--- Provided data Enclosed Below ---

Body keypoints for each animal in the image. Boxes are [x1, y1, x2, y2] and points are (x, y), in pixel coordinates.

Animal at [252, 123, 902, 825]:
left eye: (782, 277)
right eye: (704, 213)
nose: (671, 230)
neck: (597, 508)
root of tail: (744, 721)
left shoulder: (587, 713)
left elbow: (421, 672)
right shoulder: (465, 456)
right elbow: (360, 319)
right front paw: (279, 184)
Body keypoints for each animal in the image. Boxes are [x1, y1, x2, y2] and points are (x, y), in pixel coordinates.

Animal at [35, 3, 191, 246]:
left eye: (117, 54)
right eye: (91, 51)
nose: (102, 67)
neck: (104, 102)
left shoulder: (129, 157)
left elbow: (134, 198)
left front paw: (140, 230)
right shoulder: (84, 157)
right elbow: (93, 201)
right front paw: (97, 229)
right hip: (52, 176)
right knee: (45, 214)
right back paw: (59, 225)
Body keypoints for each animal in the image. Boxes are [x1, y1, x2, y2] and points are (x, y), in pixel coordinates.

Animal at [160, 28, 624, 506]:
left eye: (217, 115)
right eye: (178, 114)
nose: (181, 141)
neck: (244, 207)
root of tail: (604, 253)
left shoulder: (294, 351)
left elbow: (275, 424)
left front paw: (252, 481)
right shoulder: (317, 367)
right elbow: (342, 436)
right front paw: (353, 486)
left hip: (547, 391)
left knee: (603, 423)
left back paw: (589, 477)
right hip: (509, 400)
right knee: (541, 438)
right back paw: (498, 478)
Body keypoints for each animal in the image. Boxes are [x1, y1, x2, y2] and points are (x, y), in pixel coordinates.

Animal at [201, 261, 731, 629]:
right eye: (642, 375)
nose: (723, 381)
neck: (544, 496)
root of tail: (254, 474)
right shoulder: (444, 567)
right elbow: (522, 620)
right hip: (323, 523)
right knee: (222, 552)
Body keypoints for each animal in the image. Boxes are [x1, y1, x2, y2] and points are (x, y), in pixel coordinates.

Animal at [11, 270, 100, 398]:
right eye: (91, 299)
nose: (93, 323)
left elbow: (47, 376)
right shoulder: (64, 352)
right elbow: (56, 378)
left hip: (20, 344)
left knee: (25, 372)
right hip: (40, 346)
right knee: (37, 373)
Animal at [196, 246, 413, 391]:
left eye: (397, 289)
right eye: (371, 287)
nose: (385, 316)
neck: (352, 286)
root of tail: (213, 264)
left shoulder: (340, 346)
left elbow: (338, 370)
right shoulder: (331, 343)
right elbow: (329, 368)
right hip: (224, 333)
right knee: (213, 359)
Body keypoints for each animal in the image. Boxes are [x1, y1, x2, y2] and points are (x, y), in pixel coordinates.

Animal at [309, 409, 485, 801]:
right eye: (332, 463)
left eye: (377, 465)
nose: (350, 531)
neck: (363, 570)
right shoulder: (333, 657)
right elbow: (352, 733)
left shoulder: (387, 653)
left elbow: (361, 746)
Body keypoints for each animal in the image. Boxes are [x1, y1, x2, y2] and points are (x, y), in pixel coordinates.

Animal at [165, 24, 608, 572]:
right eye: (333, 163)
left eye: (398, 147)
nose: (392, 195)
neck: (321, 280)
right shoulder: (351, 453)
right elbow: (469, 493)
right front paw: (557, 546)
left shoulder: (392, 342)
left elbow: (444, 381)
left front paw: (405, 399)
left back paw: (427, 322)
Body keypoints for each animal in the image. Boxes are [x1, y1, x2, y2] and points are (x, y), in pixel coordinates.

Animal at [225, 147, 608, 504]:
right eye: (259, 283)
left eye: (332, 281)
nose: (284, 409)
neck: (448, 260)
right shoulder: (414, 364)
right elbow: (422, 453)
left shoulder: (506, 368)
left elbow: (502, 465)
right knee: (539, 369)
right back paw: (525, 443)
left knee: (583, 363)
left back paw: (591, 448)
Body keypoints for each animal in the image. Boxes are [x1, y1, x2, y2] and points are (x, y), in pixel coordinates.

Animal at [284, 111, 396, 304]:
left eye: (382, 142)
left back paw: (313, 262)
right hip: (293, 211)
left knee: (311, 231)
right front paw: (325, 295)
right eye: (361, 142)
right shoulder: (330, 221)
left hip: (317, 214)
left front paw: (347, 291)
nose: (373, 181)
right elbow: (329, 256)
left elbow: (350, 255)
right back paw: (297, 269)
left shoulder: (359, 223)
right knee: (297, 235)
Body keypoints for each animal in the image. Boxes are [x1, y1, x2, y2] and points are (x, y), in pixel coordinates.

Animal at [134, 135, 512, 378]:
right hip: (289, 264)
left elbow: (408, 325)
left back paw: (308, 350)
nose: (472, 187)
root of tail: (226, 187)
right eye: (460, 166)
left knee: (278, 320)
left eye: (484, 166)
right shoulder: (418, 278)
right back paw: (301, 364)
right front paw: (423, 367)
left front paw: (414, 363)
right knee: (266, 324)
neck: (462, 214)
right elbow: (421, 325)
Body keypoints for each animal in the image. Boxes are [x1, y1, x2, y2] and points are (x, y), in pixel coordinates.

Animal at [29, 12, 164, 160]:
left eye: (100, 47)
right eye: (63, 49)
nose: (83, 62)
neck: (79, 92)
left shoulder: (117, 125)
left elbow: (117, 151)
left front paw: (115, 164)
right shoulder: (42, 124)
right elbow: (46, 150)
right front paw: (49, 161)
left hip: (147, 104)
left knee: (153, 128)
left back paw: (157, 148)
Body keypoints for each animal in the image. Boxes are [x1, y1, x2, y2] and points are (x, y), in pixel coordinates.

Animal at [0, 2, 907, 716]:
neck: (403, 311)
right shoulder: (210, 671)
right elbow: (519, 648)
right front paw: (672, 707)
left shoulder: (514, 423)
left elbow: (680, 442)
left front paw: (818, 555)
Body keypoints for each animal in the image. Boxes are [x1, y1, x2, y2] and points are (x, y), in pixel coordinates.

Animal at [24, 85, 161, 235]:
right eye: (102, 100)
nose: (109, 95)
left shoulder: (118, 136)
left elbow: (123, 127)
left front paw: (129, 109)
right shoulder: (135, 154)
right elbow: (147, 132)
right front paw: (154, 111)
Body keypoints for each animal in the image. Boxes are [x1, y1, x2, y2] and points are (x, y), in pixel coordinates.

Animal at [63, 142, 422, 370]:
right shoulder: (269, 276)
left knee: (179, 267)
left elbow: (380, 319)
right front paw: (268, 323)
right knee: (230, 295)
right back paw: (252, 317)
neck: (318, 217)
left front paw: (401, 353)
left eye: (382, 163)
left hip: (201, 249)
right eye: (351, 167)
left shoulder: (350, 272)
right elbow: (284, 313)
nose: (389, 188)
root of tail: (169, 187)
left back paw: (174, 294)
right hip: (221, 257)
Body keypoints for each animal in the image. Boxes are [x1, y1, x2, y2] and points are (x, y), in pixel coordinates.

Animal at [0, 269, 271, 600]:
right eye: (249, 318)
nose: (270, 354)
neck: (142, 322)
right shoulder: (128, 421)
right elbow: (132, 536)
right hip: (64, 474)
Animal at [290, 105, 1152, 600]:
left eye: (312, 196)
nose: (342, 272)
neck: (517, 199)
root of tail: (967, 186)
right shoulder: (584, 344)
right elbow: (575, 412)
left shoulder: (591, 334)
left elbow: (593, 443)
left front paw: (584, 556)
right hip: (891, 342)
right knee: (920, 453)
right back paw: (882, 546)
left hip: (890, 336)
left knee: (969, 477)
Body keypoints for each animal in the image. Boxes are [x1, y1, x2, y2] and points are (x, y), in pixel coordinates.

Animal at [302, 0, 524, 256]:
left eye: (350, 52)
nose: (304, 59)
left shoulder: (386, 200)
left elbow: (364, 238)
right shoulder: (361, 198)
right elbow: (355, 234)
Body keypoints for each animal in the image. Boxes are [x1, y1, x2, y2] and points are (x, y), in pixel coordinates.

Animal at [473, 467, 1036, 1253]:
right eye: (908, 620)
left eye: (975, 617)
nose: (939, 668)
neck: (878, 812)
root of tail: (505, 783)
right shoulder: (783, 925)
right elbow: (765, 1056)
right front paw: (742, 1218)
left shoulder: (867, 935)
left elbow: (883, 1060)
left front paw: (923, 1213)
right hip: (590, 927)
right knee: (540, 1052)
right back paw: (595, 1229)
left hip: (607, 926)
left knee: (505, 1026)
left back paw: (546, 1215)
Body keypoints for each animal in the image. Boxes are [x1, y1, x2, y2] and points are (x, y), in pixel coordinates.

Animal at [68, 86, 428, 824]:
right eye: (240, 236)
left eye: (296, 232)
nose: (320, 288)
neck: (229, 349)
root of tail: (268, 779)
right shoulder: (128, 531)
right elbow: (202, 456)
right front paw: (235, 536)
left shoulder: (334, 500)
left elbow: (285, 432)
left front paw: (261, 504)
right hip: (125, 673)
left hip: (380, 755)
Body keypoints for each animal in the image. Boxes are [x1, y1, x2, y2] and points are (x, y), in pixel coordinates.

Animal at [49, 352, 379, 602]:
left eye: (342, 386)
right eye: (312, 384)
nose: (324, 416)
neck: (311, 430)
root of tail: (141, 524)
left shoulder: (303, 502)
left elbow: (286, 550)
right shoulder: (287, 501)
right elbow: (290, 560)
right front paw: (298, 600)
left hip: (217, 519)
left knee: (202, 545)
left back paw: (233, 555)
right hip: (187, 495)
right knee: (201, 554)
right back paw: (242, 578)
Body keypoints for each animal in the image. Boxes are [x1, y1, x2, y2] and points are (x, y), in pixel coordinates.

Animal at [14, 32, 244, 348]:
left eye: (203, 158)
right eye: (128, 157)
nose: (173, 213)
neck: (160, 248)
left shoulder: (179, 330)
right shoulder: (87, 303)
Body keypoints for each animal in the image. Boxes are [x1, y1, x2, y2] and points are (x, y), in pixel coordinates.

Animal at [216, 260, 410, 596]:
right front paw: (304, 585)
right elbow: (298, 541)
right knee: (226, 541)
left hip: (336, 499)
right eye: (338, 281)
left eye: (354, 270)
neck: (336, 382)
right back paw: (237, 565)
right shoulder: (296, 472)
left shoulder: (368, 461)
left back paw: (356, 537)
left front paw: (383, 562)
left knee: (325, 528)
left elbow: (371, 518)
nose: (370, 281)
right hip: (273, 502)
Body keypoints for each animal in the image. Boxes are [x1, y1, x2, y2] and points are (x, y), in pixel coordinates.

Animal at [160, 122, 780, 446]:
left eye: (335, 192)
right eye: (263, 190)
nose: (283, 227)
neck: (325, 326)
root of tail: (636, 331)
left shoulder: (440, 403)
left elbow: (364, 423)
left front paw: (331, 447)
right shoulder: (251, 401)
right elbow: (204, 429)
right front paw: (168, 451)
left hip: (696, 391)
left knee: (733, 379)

--- End of Enclosed Provided data ---

(Task to carry out): How many lines in the entries above include the string "root"? Answer with the number only.

(Answer to the exercise): 11